— BEGIN Provided text —

Although this is only the fifth of the six planned “One
Angler’s Vision” essays, it is the last post that analyzes the Theodore
Roosevelt Conservation Partnership’s report “A Vision for Managing America’s
Saltwater Recreational Fisheries” (http://www.trcp.org/assets/pdf/Visioning-Report-fnl-web.pdf). The sixth and final essay in this series will
present an alternative vision that, I believe, would better benefit anglers,
and might help and encourage anglers who might want to present their own vision
to federal decisionmakers.
But the issue that this essay addresses, the
innocuous-sounding recommendation that the Magnuson Act be revised to promote
more “cooperative management” between state and federal managers, is the most
insidious recommendation of them all.
For, although cast in the guise of “cooperation,” what the
“contributors” to the “Vision” report are trying to do is take away the federal
authority to manage some species, and turn that management over to the states,
in order to get out from under the burden of federal conservation and
rebuilding requirements.

— END Provided text —
— BEGIN Stored data —

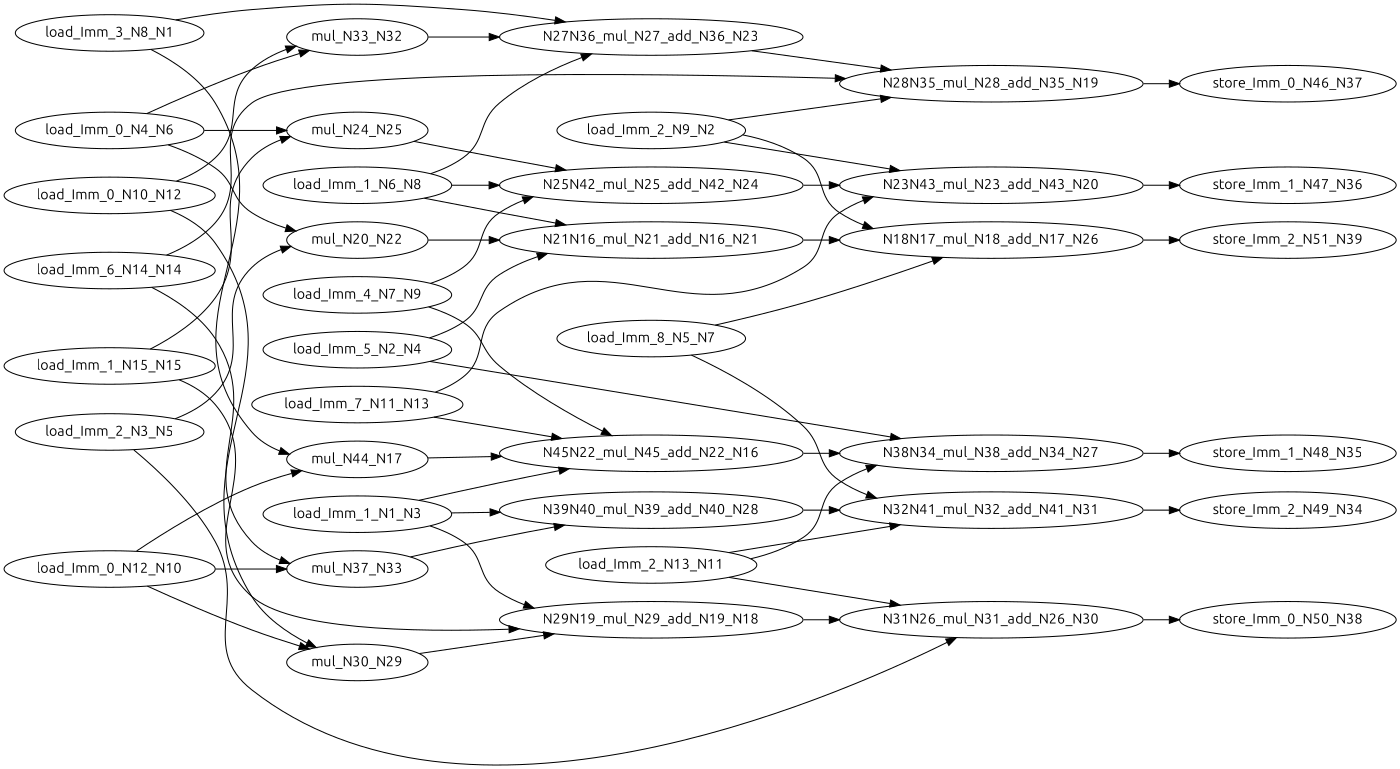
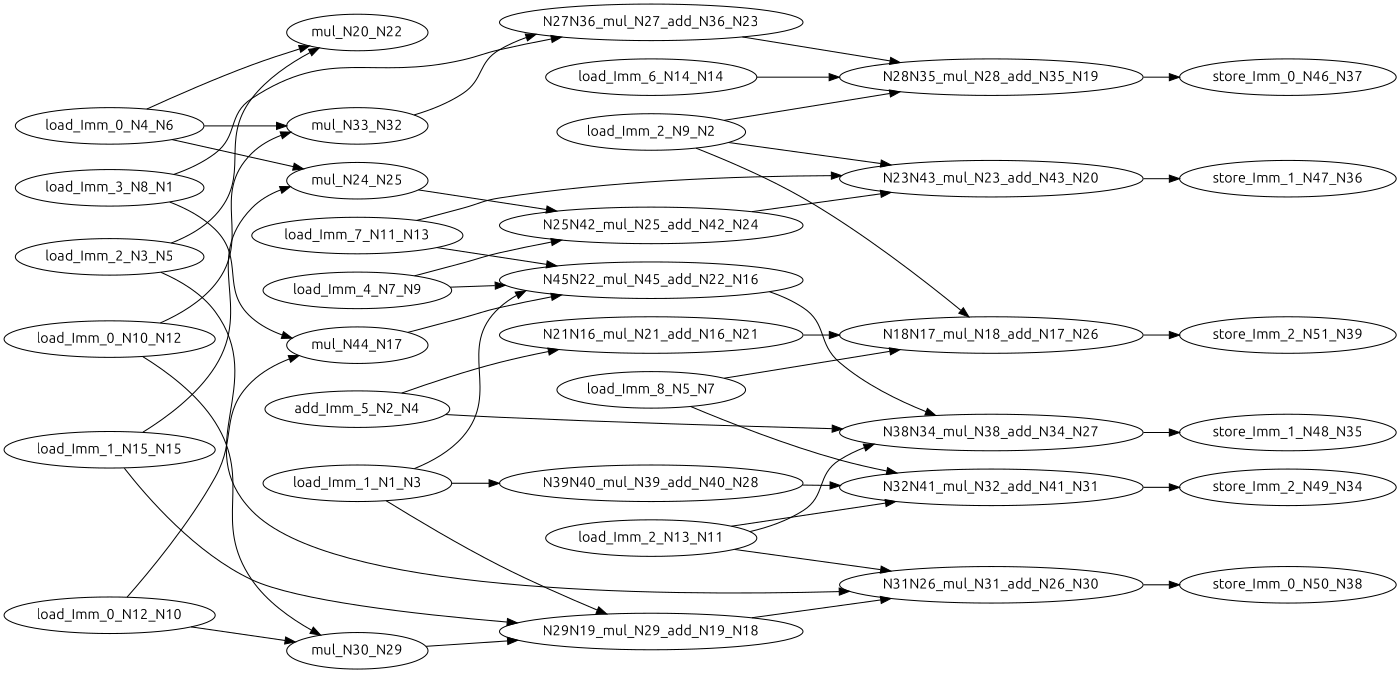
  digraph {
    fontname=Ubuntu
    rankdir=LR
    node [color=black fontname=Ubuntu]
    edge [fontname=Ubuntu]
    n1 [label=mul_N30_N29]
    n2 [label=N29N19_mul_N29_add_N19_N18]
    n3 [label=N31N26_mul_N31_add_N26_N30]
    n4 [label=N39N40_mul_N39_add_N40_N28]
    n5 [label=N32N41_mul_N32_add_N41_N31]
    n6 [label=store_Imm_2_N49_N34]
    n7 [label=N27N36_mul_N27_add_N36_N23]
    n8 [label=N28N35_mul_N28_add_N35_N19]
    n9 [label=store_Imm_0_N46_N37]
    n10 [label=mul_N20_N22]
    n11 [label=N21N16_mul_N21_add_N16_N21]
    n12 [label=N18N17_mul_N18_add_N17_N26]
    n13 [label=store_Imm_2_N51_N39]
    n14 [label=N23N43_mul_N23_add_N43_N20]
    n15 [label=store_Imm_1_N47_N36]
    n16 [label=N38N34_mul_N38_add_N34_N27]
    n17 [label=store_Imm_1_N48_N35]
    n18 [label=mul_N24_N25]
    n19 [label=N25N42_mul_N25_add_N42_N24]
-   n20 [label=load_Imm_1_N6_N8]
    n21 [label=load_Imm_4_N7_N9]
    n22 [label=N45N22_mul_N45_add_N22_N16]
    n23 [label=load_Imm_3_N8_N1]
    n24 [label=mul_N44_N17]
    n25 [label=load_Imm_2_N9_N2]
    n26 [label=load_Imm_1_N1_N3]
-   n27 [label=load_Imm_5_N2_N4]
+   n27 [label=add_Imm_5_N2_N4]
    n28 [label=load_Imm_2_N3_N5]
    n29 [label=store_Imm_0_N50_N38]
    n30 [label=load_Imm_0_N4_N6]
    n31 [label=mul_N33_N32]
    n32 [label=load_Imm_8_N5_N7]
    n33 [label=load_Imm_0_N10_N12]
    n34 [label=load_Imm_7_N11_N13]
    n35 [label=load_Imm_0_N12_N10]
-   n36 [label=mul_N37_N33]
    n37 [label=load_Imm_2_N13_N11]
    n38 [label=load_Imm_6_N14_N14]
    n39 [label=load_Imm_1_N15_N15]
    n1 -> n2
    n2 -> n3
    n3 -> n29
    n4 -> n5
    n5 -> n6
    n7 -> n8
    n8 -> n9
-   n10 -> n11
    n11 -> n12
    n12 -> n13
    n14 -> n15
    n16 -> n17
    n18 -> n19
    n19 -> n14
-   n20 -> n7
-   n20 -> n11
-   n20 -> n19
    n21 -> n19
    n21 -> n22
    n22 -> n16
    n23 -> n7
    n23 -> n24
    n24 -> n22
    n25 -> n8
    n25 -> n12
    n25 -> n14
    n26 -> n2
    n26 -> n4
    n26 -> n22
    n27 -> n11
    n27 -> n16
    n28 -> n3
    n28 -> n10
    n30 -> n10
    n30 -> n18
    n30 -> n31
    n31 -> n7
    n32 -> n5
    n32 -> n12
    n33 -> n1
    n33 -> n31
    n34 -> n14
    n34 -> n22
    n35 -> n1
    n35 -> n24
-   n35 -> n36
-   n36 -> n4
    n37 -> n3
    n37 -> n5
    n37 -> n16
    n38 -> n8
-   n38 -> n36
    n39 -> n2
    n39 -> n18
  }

— END Stored data —
— BEGIN Stored data —

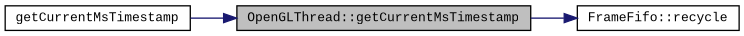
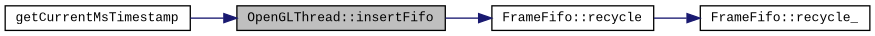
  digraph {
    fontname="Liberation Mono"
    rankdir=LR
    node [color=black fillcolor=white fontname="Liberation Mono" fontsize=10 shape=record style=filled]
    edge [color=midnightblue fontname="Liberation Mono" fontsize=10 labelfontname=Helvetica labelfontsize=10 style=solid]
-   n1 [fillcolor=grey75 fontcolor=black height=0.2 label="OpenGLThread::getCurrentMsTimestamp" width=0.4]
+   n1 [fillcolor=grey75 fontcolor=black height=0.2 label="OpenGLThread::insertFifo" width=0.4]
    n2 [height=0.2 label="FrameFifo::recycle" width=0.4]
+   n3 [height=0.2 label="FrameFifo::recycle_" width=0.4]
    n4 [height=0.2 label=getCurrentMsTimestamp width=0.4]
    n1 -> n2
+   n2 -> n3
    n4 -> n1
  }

— END Stored data —

▸ **Stated task 1**
Please answer these questions about the fisheries essay:
(a) Which of the six planned "One Angler's Vision" essays is this one?
(b) What will the sixth essay in the series present?
(c) To whom would the "contributors" turn over the management of some species?
▸ **Stated task 2**
Extend the fisheries essay with a paragraph that picks up after its last sentence and keeps its voice.
The material in the data listing stands apart from the essay on saltwater fisheries.

▸ **Final result 1**
(a) The fifth.
(b) An alternative vision that the writer believes would better benefit anglers.
(c) To the states.

▸ **Final result 2**
They’re seeking to have bodies similar to (and including) the
Atlantic States Marine Fisheries Commission have the responsibility for
managing fish. That way, Magnuson’s
mandates for rebuilding deadlines, ending overfishing and even following the
dictates of the best available science just won’t apply. Everything can be managed as badly as ASMFC
has managed stocks of winter flounder, tautog and American shad;
industry-controlled management boards trying to squeeze the last drop of profit
out of a resource would be able to drive fish stocks beyond the brink of collapse,
just as ASMFC allowed the collapse of northern shrimp (http://oneanglersvoyage.blogspot.com/2014/01/of-stock-collapse-shrimp-and-asmfc.html),
and no court will be able to intervene.
TRCP’s “Vision” report tries to justify its position by
claiming that
“Striped bass, red drum, black drum, summer flounder,
sheepshead, snook, spotted seatrout and tarpon are examples of successfully
managed state fisheries that sufficiently meet the needs of recreational
anglers while providing extensive economic benefits to their state and the
national economies.”
The entire statement runs for two full paragraphs, but there
are enough problems with in that one sentence to serve the purposes of this
essay.
For one thing, parts of it are just plain wrong.
Take summer flounder, which is hardly an example of a
“successfully managed state [fishery].”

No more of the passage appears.